• Extrait fourni:

Les politiques ont pu avoir aussi leurs certitudes, on pense à l’attitude du PCF, par exemple, et des couleuvres qu’il a pu avaler au nom d’un intérêt plus global (le PCF aura la même attitude en 68 … étrange, et à chaque fois, il prendra des positions allant à l’encontre même de ses militants de base !!!).
On sera ému aussi (pourquoi le cacherai-je ?) devant l’enthousiasme et la fougue de jeunesse du tout nouveau PSU ; lequel PSU restera toujours aussi naïf face à la roublardise des politiques, il en fera encore les frais toujours en mai 68 !)
Ils sont époustouflants ces deux Frappier (Désirée et Alain) par la vérité qui émane de leur livre : vérité sur cette jeunesse qui se cherche, qui essaie de faire coïncider ses aspirations éthiques et la réalité politique. Ce fut sans nul doute un drame terrible que cette guerre d’Algérie, mais aussi quelle chance pour tous ces futurs adultes qui allaient prendre en main les destinées de la France plus tard : comme prise de conscience politique, on ne pouvait guère mieux souhaiter…
D’autant que pour être complet, la question algérienne ne saurait être dissociée en 1962 des réalités économiques et des perspectives qu’offre tout à coup le Sahara et ses extraordinaires gisements de gaz.

• Consignes:
**1)** Condensez le paragraphe de l'extrait sur la guerre d'Algérie qui commence par « Ils sont époustouflants ces deux Frappier », sans perdre ses faits principaux.
**2)** Rédigez la suite de l'extrait sur la guerre d'Algérie, à partir de sa dernière phrase.

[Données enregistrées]
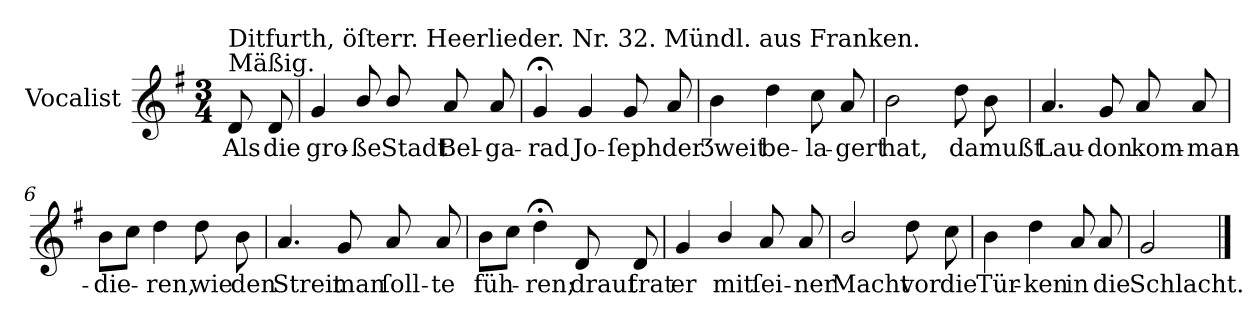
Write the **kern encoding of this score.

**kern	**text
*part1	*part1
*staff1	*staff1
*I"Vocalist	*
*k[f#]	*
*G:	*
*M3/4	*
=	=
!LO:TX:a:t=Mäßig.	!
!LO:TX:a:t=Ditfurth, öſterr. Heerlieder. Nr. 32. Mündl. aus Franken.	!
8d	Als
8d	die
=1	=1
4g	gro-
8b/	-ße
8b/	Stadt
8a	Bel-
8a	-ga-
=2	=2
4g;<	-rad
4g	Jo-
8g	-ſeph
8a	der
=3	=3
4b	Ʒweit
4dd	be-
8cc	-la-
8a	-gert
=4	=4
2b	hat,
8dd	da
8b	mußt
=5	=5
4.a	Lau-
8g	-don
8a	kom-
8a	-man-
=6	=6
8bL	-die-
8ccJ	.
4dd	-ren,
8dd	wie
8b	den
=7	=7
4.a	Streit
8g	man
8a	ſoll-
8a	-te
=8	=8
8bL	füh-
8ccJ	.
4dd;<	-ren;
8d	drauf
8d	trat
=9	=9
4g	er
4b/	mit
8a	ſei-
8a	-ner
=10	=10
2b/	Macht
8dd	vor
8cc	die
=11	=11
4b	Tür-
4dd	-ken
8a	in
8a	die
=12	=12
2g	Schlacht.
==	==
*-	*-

• Réponses attendues:
**1)** Le livre de Désirée et Alain Frappier frappe par sa vérité sur une jeunesse qui cherche à concilier ses aspirations éthiques et la réalité politique. La guerre d'Algérie fut un drame terrible. Elle offrit pourtant aux futurs adultes appelés à diriger la France une prise de conscience politique difficilement égalable.

**2)**
Réel travail d’historien, préfacé avec talent (comme d’habitude oserais-je dire, un tantinet flagorneur !) par Benjamin Stora, qui a l’immense mérite de replacer l’épisode dramatique de Charonne dans toutes ses dimensions…
Et tout à coup ce rêve (sans doute irréalisable !) où toute l’histoire de France serait ainsi analysée, décortiquée … y aurait-il alors encore un seul élève français qui n’aimerait pas l’histoire ? Comme la politique, pardon, le monde politique serait alors différent, en perpétuel jugement des citoyens qu’il prétend gouverner !
Editions Mauconduit 2012, 131p., (sans prix !)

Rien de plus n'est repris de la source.